Figure 3.

Rescue of vascular and neuronal phenotype in Lrp1^lox/lox; Tie2-Cre mice by endothelial-specific LRP1 gene replacement. (A and B) Endothelial expression of GFP (left, green), HA-tagged mLRP1 (right, green), and lectin⁺ endothelium (purple) in the cortex of 4-mo-old Lrp1^lox/lox; Tie2-Cre mice after AAV2-BR1-GFP (left) or AAV2-BR1-mLRP1 (LRP1 minigene, right) treatment (A), and quantification of HA-mLRP1⁺ area colocalized with lectin⁺ endothelial capillary profiles (<6 µm in diameter) in the cortex (Ctx) and hippocampus (Hp; B). Scale bar = 25 µm. Mean ± SEM; n = 3 mice/group. (C–E) IgG (left, purple) and fibrinogen (right, purple) perivascular capillary deposits (C) and quantification (D and E) in 4-mo-old Lrp1^lox/lox; Tie2-Cre and Lrp1^lox/lox mice after AAV2-BR1-GFP (top) or AAV2-BR1-mLRP1 (bottom) treatment. Green, lectin⁺ endothelium. Scale bar = 20 µm. Mean ± SEM, n = 14 mice/group. (F) High-magnification confocal images from Lrp1^lox/lox; Tie2-Cre mouse treated with AAV2-BR1-mLRP showing that vessel segments that reexpress HA-mLRP1 (asterisks) were no longer leaky compared with a vessel segment that does not express HA-mLRP1 (arrow) that leaks fibrinogen. Scale bar = 10 µm. (G–I) NeuN⁺ neurons and SMI312⁺ neurites (G) and quantification of NeuN⁺ neurons and SMI312⁺ neurites in the cortex and hippocampus of 4-mo-old Lrp1^lox/lox and Lrp1^lox/lox; Tie2-Cre mice after AAV2-BR1-GFP (top panels) or AAV2-BR1-mLRP1 (bottom panels) treatment (H and I).

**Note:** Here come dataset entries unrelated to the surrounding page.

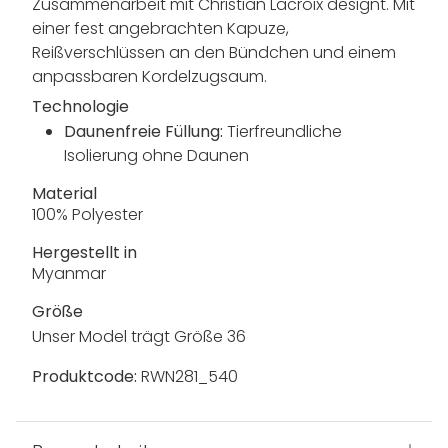
Zusammenarbeit mit Christian Lacroix designt. Mit
einer fest angebrachten Kapuze,
Reißverschlüssen an den Bündchen und einem
anpassbaren Kordelzugsaum.
Technologie
Daunenfreie Füllung:
Tierfreundliche
Isolierung ohne Daunen
Material
100% Polyester
Hergestellt in
Myanmar
Größe
Unser Model trägt Größe 36
Produktcode:
RWN281_540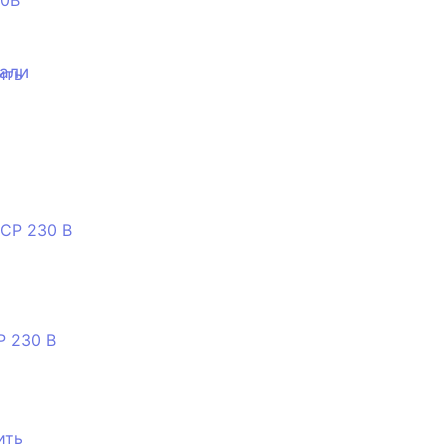
00B
тали
ить
P 230 B
ить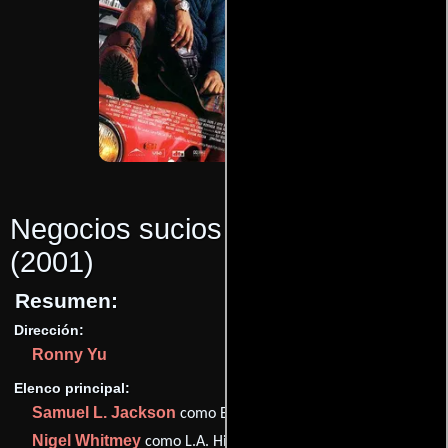
Negocios sucios (The 51st state)
(2001)
Resumen:
Dirección:
Ronny Yu
Elenco principal:
Samuel L. Jackson
como Elmo McElroy
Nigel Whitmey
como L.A. Highway Patrol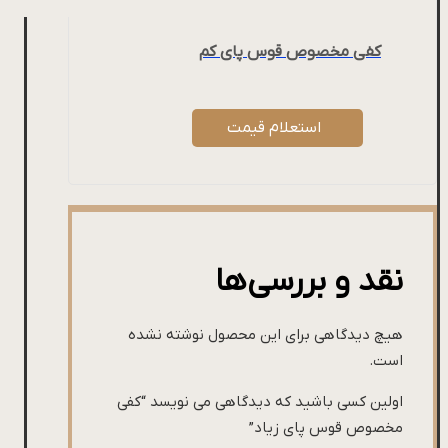
کفی مخصوص قوس پای کم
استعلام قیمت
نقد و بررسی‌ها
هیچ دیدگاهی برای این محصول نوشته نشده
است.
اولین کسی باشید که دیدگاهی می نویسد “کفی
مخصوص قوس پای زیاد”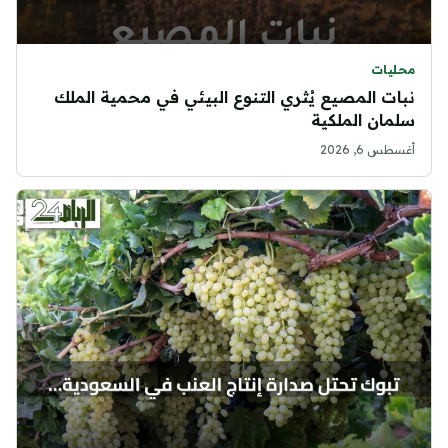
محليات
نبات المصيع يُثري التنوع البيئي في محمية الملك
سلمان الملكية
أغسطس 6, 2026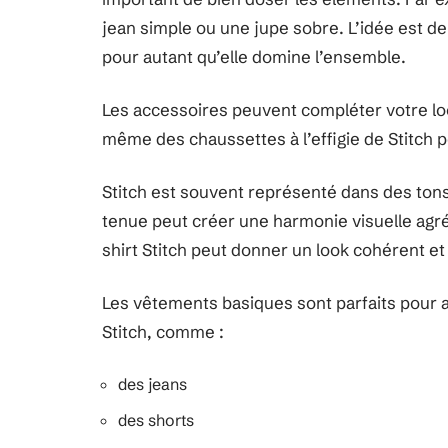
jean simple ou une jupe sobre. L’idée est de
pour autant qu’elle domine l’ensemble.
Les accessoires peuvent compléter votre lo
même des chaussettes à l’effigie de Stitch 
Stitch est souvent représenté dans des tons
tenue peut créer une harmonie visuelle agré
shirt Stitch peut donner un look cohérent et 
Les vêtements basiques sont parfaits pour 
Stitch, comme :
des jeans
des shorts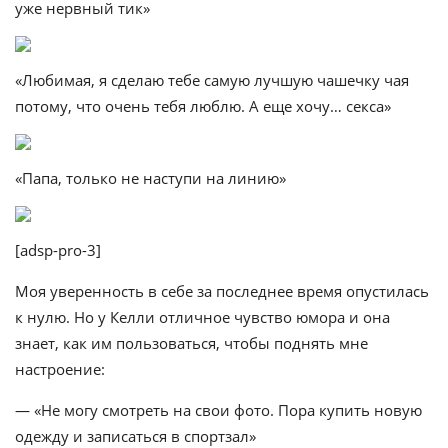
уже нервный тик»
«Любимая, я сделаю тебе самую лучшую чашечку чая
потому, что очень тебя люблю. А еще хочу… секса»
«Папа, только не наступи на линию»
[adsp-pro-3]
Моя уверенность в себе за последнее время опустилась
к нулю. Но у Келли отличное чувство юмора и она
знает, как им пользоваться, чтобы поднять мне
настроение:
— «Не могу смотреть на свои фото. Пора купить новую
одежду и записаться в спортзал»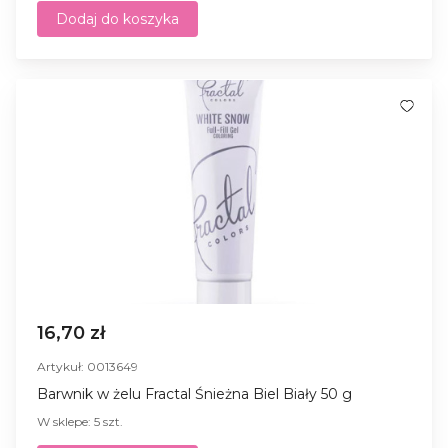
Dodaj do koszyka
16,70 zł
Artykuł: 0013649
Barwnik w żelu Fractal Śnieżna Biel Biały 50 g
W sklepe: 5 szt.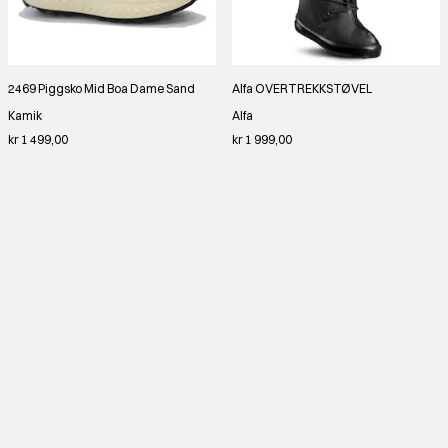
2469 Piggsko Mid Boa Dame Sand
Alfa OVERTREKKSTØVEL
Kamik
Alfa
kr 1 499,00
kr 1 999,00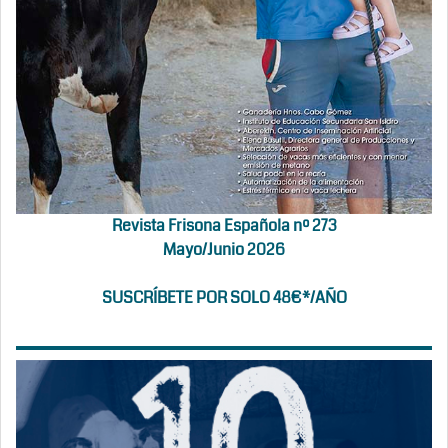
Revista Frisona Española nº 273
Mayo/Junio 2026
SUSCRÍBETE POR SOLO 48€*/AÑO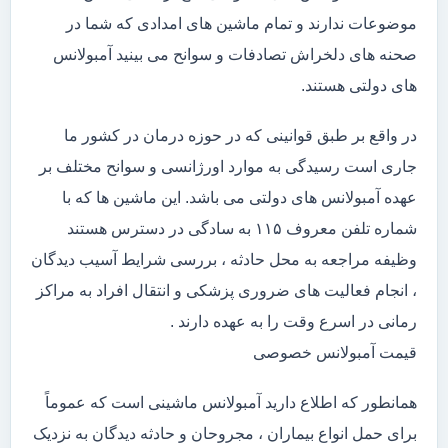
موضوعات ندارند و تمام ماشین های امدادی که شما در
صحنه های دلخراش تصادفات و سوانح می بینید آمبولانس
های دولتی هستند.
در واقع بر طبق قوانینی که در حوزه درمان در کشور ما
جاری است رسیدگی به موارد اورژانسی و سوانح مختلف بر
عهده آمبولانس های دولتی می باشد. این ماشین ها که با
شماره تلفن معروف ۱۱۵ به سادگی در دسترس هستند
وظیفه مراجعه به محل حادثه ، بررسی شرایط آسیب دیدگان
، انجام فعالیت های ضروری پزشکی و انتقال افراد به مراکز
رمانی در اسرع وقت را به عهده دارند .
قیمت آمبولانس خصوصی
همانطور که اطلاع دارید آمبولانس ماشینی است که عموماً
برای حمل انواع بیماران ، مجروحان و حادثه دیدگان به نزدیک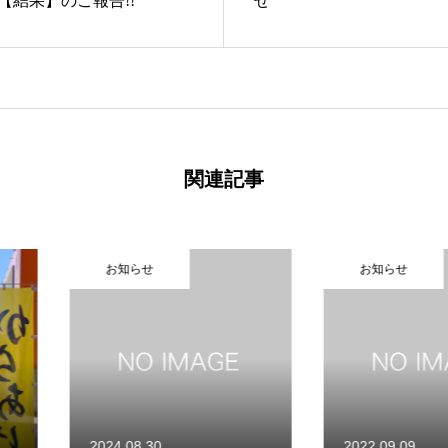
【結果】のご報告!!
せ
関連記事
お知らせ
お知
2022.09.09
2022.09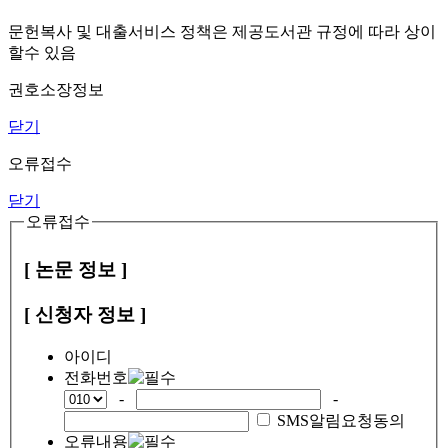
문헌복사 및 대출서비스 정책은 제공도서관 규정에 따라 상이
할수 있음
권호소장정보
닫기
오류접수
닫기
오류접수
[ 논문 정보 ]
[ 신청자 정보 ]
아이디
전화번호
-
-
SMS알림요청동의
오류내용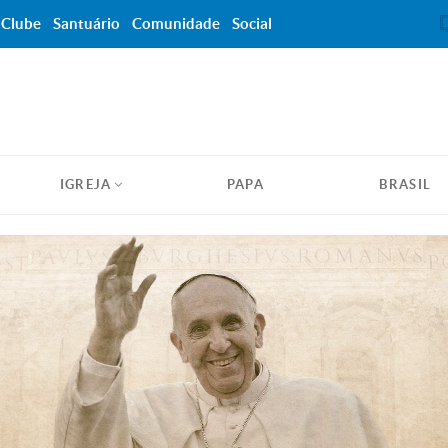
Clube
Santuário
Comunidade
Social
IGREJA
PAPA
BRASIL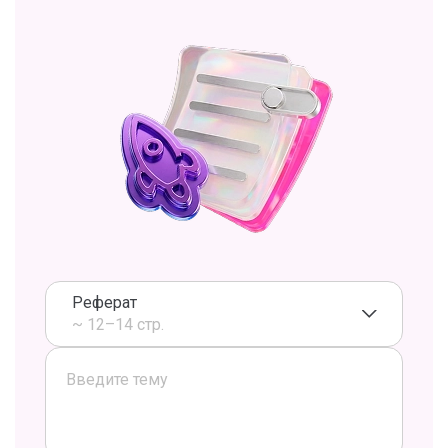
Реферат
~ 12–14 стр.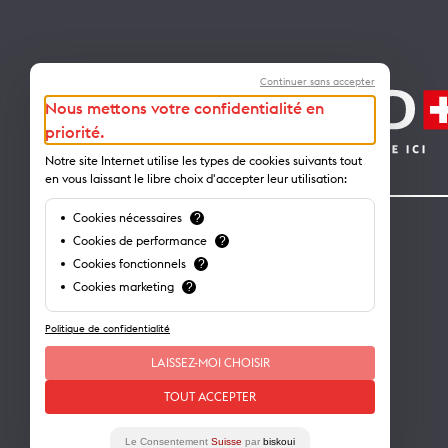
Continuer sans accepter
Nous mettons votre confidentialité en
priorité.
Notre site Internet utilise les types de cookies suivants tout
en vous laissant le libre choix d'accepter leur utilisation:
Cookies nécessaires
?
Contact
Cookies de performance
?
Cookies fonctionnels
?
Lausanne Tourisme – administration
Cookies marketing
?
Avenue de Rhodanie 2 – CP 975
Politique de confidentialité
1001 Lausanne – Suisse
info@lausanne-tourisme.ch
LAISSEZ-MOI CHOISIR
+41 21 613 73 73
TOUT ACCEPTER
Où nous trouver ?
Le Consentement
Suisse
par
biskoui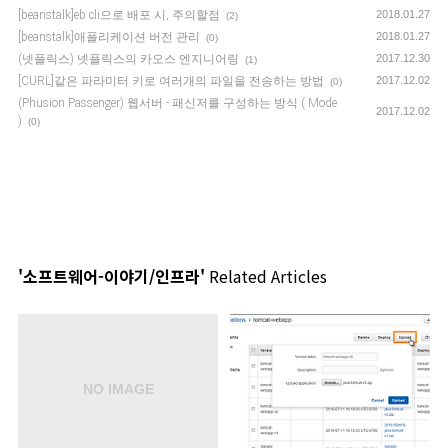
[beanstalk]eb cli으로 배포 시, 주의할점
2018.01.27
(2)
[beanstalk]애플리케이션 버전 관리
2018.01.27
(0)
(넷플릭스) 넷플릭스의 카오스 엔지니어링
2017.12.30
(1)
[CURL]같은 파라미터 키로 여러개의 파일을 전송하는 방법
2017.12.02
(0)
(Phusion Passenger) 웹서버 - 패신저를 구성하는 방식 ( Mode
2017.12.02
)
(0)
'소프트웨어-이야기/인프라'
Related Articles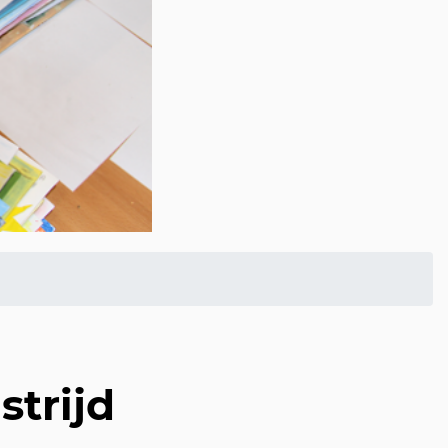
strijd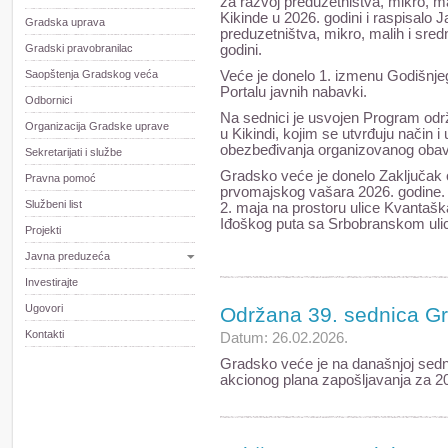
za razvoj preduzetništva, mikro, mal
Kikinde u 2026. godini i raspisalo 
Gradska uprava
preduzetništva, mikro, malih i sredn
Gradski pravobranilac
godini.
Saopštenja Gradskog veća
Veće je donelo 1. izmenu Godišnjeg 
Portalu javnih nabavki.
Odbornici
Na sednici je usvojen Program od
Organizacija Gradske uprave
u Kikindi, kojim se utvrđuju način i u
obezbeđivanja organizovanog obavl
Sekretarijati i službe
Gradsko veće je donelo Zaključak
Pravna pomoć
prvomajskog vašara 2026. godine. V
Službeni list
2. maja na prostoru ulice Kvantašk
Iđoškog puta sa Srbobranskom uli
Projekti
Javna preduzeća
Investirajte
Ugovori
Održana 39. sednica G
Kontakti
Datum: 26.02.2026.
Gradsko veće je na današnjoj sedn
akcionog plana zapošljavanja za 20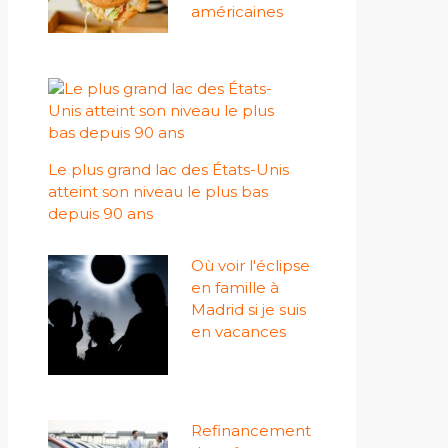
américaines
Le plus grand lac des États-Unis
atteint son niveau le plus bas
depuis 90 ans
Où voir l'éclipse
en famille à
Madrid si je suis
en vacances
Refinancement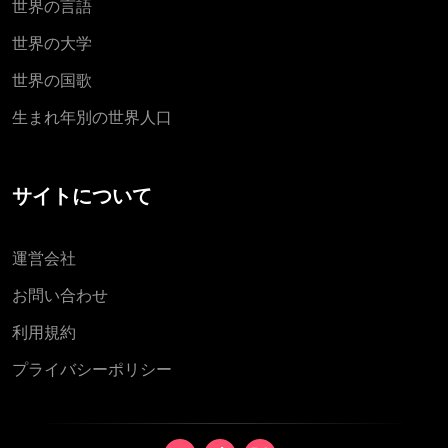
世界の言語
世界の大学
世界の国歌
生まれ年別の世界人口
サイトについて
運営会社
お問い合わせ
利用規約
プライバシーポリシー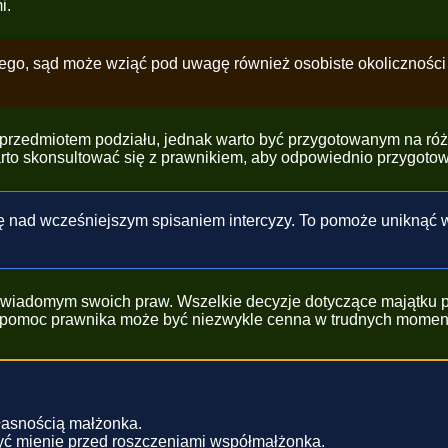
i.
ego, sąd może wziąć pod uwagę również osobiste okolicznośc
przedmiotem podziału, jednak warto być przygotowanym na róż
to skonsultować się z prawnikiem, aby odpowiednio przygotować
ę nad wcześniejszym spisaniem intercyzy. To pomoże uniknąć 
wiadomym swoich praw. Wszelkie decyzje dotyczące majątku 
 a pomoc prawnika może być niezwykle cenna w trudnych momen
łasnością małżonka.
zyć mienie przed roszczeniami współmałżonka.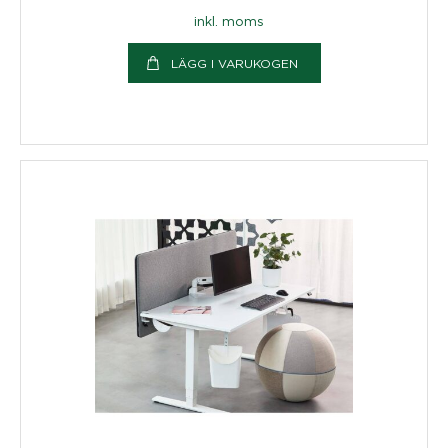
inkl. moms
LÄGG I VARUKOGEN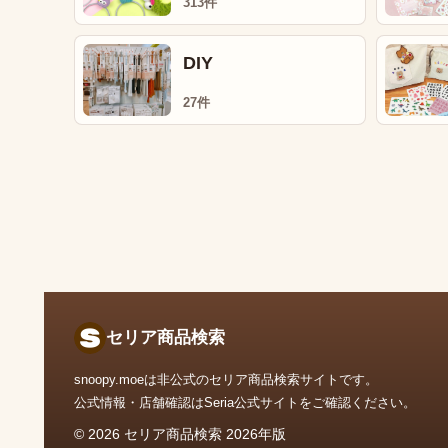
313件
DIY
27件
セリア商品検索
snoopy.moeは非公式のセリア商品検索サイトです。
公式情報・店舗確認はSeria公式サイトをご確認ください。
© 2026 セリア商品検索 2026年版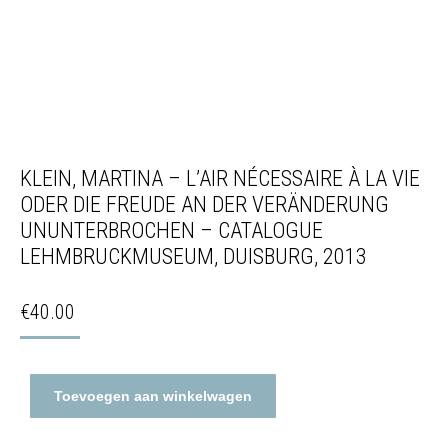
KLEIN, MARTINA – L’AIR NÉCESSAIRE À LA VIE
ODER DIE FREUDE AN DER VERÄNDERUNG
UNUNTERBROCHEN – CATALOGUE
LEHMBRUCKMUSEUM, DUISBURG, 2013
€
40.00
Toevoegen aan winkelwagen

Scale bar = 50 µm. Mean ± SEM, n = 14 mice/group. (J–M) Burrowing (J), nest construction (K), novel object location (L), and recognition (M) in 4-mo-old Lrp1^lox/lox; Tie2-Cre and Lrp1^lox/lox mice after AAV2-BR1-GFP or AAV2-BR1-mLRP1 treatment. Mean ± SEM; n = 14 mice/group. In B, significance was determined by Student’s t test. In D, E, and H–M, significance was determined by one-way ANOVA followed by Bonferroni post hoc test. *, P < 0.05; **, P < 0.01; ***, P < 0.001; ****, P < 0.0001.